Prompt - Everything from the line that contains "For every layout" to the end of the listing below, both ends included, is to be transcribed word for word, and nothing else.

Given entries -

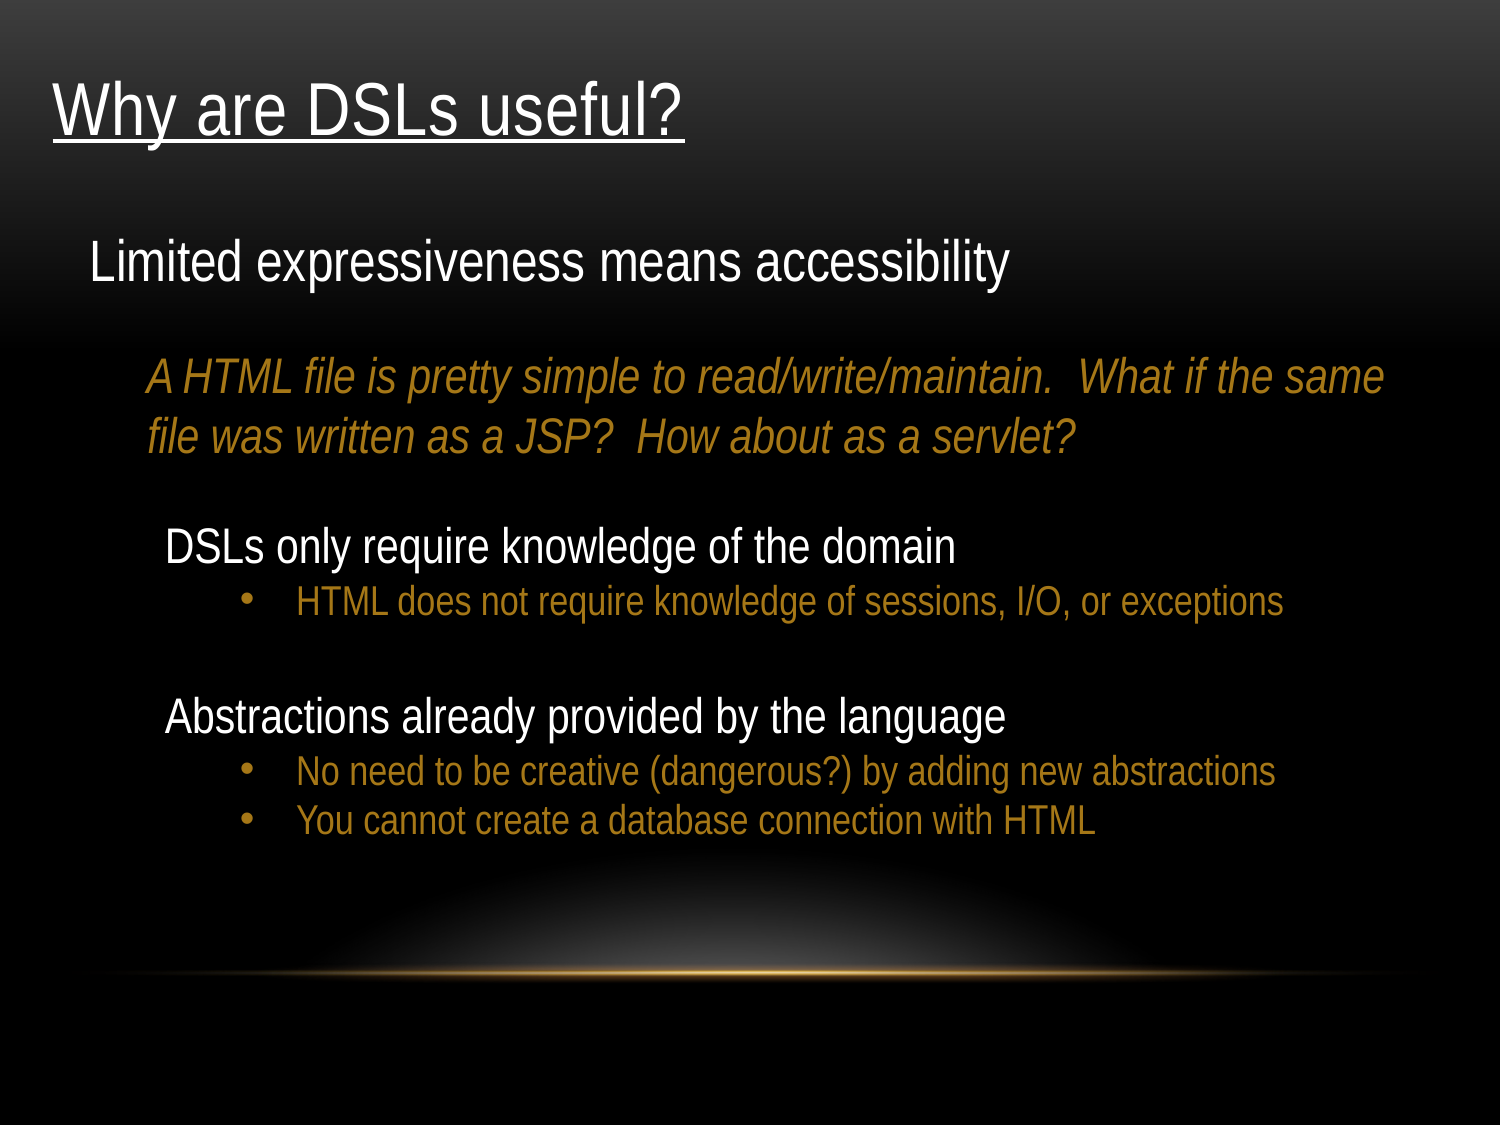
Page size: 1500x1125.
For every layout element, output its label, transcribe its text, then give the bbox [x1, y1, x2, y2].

text_box Limited expressiveness means accessibility A HTML file is pretty simple to read/write/maintain. What if the same file was written as a JSP? How about as a servlet? DSLs only require knowledge of the domain HTML does not require knowledge of sessions, I/O, or exceptions Abstractions already provided by the language No need to be creative (dangerous?) by adding new abstractions You cannot create a database connection with HTML [74, 215, 1413, 896]
picture [0, 0, 1500, 1125]
title Why are DSLs useful? [37, 37, 1338, 158]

Output for this task -
For every layout element, output its label, transcribe its text, then give the bbox [x1, y1, x2, y2].

text_box Limited expressiveness means accessibility A HTML file is pretty simple to read/write/maintain. What if the same file was written as a JSP? How about as a servlet? DSLs only require knowledge of the domain HTML does not require knowledge of sessions, I/O, or exceptions Abstractions already provided by the language No need to be creative (dangerous?) by adding new abstractions You cannot create a database connection with HTML [74, 215, 1413, 896]
picture [0, 0, 1500, 1125]
title Why are DSLs useful? [37, 37, 1338, 158]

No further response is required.